Silkenweb Example: Hackernews Clone

StreamingLLM: tiny tweak to KV LRU improves long conversations

91 points by lucasluitjes 1 year ago | 8 comments

TrueDuality 1 year ago
There was a really interesting post a while ago about adjusting the softmax function to allow attention heads to not make a choice (https://www.evanmiller.org/attention-is-off-by-one.html). It seems like that might remove the need for these attention sinks entirely. I keep meaning to go in and perform tests on this but boy time gets away from you...
- zorgmonkey 1 year ago
  Feel free to mess with it, his tweak to softmax was actually supported by pytorch before the article was written, but off by default.

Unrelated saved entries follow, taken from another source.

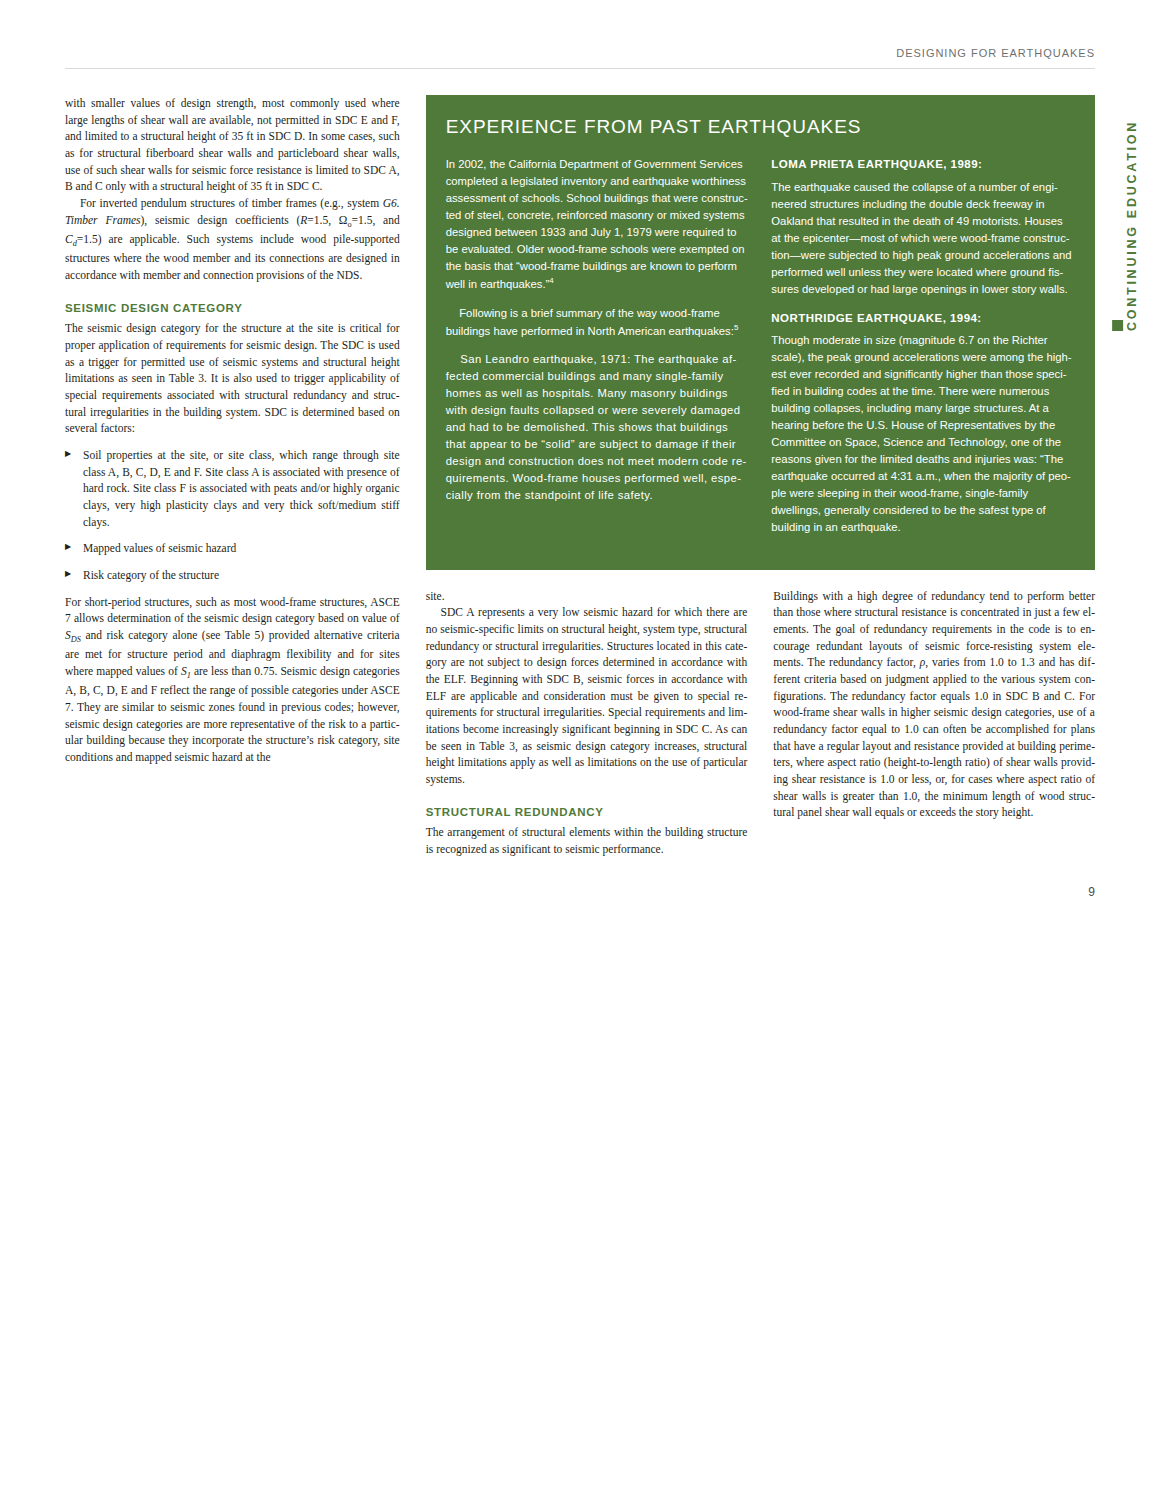DESIGNING FOR EARTHQUAKES
CONTINUING EDUCATION
with smaller values of design strength, most commonly used where large lengths of shear wall are available, not permitted in SDC E and F, and limited to a structural height of 35 ft in SDC D. In some cases, such as for structural fiberboard shear walls and particleboard shear walls, use of such shear walls for seismic force resistance is limited to SDC A, B and C only with a structural height of 35 ft in SDC C.
For inverted pendulum structures of timber frames (e.g., system G6. Timber Frames), seismic design coefficients (R=1.5, Ωo=1.5, and Cd=1.5) are applicable. Such systems include wood pile-supported structures where the wood member and its connections are designed in accordance with member and connection provisions of the NDS.
Seismic Design Category
The seismic design category for the structure at the site is critical for proper application of requirements for seismic design. The SDC is used as a trigger for permitted use of seismic systems and structural height limitations as seen in Table 3. It is also used to trigger applicability of special requirements associated with structural redundancy and structural irregularities in the building system. SDC is determined based on several factors:
Soil properties at the site, or site class, which range through site class A, B, C, D, E and F. Site class A is associated with presence of hard rock. Site class F is associated with peats and/or highly organic clays, very high plasticity clays and very thick soft/medium stiff clays.
Mapped values of seismic hazard
Risk category of the structure
For short-period structures, such as most wood-frame structures, ASCE 7 allows determination of the seismic design category based on value of SDS and risk category alone (see Table 5) provided alternative criteria are met for structure period and diaphragm flexibility and for sites where mapped values of S1 are less than 0.75. Seismic design categories A, B, C, D, E and F reflect the range of possible categories under ASCE 7. They are similar to seismic zones found in previous codes; however, seismic design categories are more representative of the risk to a particular building because they incorporate the structure’s risk category, site conditions and mapped seismic hazard at the
EXPERIENCE FROM PAST EARTHQUAKES
In 2002, the California Department of Government Services completed a legislated inventory and earthquake worthiness assessment of schools. School buildings that were constructed of steel, concrete, reinforced masonry or mixed systems designed between 1933 and July 1, 1979 were required to be evaluated. Older wood-frame schools were exempted on the basis that “wood-frame buildings are known to perform well in earthquakes.”4
Following is a brief summary of the way wood-frame buildings have performed in North American earthquakes:5
San Leandro earthquake, 1971: The earthquake affected commercial buildings and many single-family homes as well as hospitals. Many masonry buildings with design faults collapsed or were severely damaged and had to be demolished. This shows that buildings that appear to be “solid” are subject to damage if their design and construction does not meet modern code requirements. Wood-frame houses performed well, especially from the standpoint of life safety.
Loma Prieta Earthquake, 1989:
The earthquake caused the collapse of a number of engineered structures including the double deck freeway in Oakland that resulted in the death of 49 motorists. Houses at the epicenter—most of which were wood-frame construction—were subjected to high peak ground accelerations and performed well unless they were located where ground fissures developed or had large openings in lower story walls.
Northridge Earthquake, 1994:
Though moderate in size (magnitude 6.7 on the Richter scale), the peak ground accelerations were among the highest ever recorded and significantly higher than those specified in building codes at the time. There were numerous building collapses, including many large structures. At a hearing before the U.S. House of Representatives by the Committee on Space, Science and Technology, one of the reasons given for the limited deaths and injuries was: “The earthquake occurred at 4:31 a.m., when the majority of people were sleeping in their wood-frame, single-family dwellings, generally considered to be the safest type of building in an earthquake.
site.
SDC A represents a very low seismic hazard for which there are no seismic-specific limits on structural height, system type, structural redundancy or structural irregularities. Structures located in this category are not subject to design forces determined in accordance with the ELF. Beginning with SDC B, seismic forces in accordance with ELF are applicable and consideration must be given to special requirements for structural irregularities. Special requirements and limitations become increasingly significant beginning in SDC C. As can be seen in Table 3, as seismic design category increases, structural height limitations apply as well as limitations on the use of particular systems.
Structural Redundancy
The arrangement of structural elements within the building structure is recognized as significant to seismic performance.
Buildings with a high degree of redundancy tend to perform better than those where structural resistance is concentrated in just a few elements. The goal of redundancy requirements in the code is to encourage redundant layouts of seismic force-resisting system elements. The redundancy factor, ρ, varies from 1.0 to 1.3 and has different criteria based on judgment applied to the various system configurations. The redundancy factor equals 1.0 in SDC B and C. For wood-frame shear walls in higher seismic design categories, use of a redundancy factor equal to 1.0 can often be accomplished for plans that have a regular layout and resistance provided at building perimeters, where aspect ratio (height-to-length ratio) of shear walls providing shear resistance is 1.0 or less, or, for cases where aspect ratio of shear walls is greater than 1.0, the minimum length of wood structural panel shear wall equals or exceeds the story height.
9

Maybe it needs to be more widely used though, after all good ideas are often independently discovered multiple times. Details are in this tweet https://twitter.com/SamuelMullr/status/1683582347793530884 or if you don't like twitter the option is add_zero_attn for pytorch MultiheadAttention.
- magicalhippo 1 year ago
  Interesting! HN discussion of it here: https://news.ycombinator.com/item?id=36851494
popinman322 1 year ago
Previous discussion, on a link to the implementation: https://news.ycombinator.com/item?id=37740932
Translationaut 1 year ago
This seems only to work cause large GPTs have redundant, undercomplex attentions. See this issue in BertViz about attention in Llama: https://github.com/jessevig/bertviz/issues/128
gremlinsinc 1 year ago
I wonder if it could make sense to maybe have break away bots, where at 10k tokens a new one launches with the first 2k, and the last 1k and a table of contents such that when you go back to something you're handed off to a model where that data is stronger reinforced or something like that. Sort of like mixture of experts but they're only an expert about individual snippets of a long conversational thread.
- kgeist 1 year ago
  Here they simply used different models for different turns and apparently it gave more "engaging" results:
  https://arxiv.org/abs/2401.02994
- joshspankit 1 year ago
  You’re right: A lot of the conversation can be condensed, especially if there are enough cues for the AI to arrive in the same “neuronal neighborhood” as the previous conversation.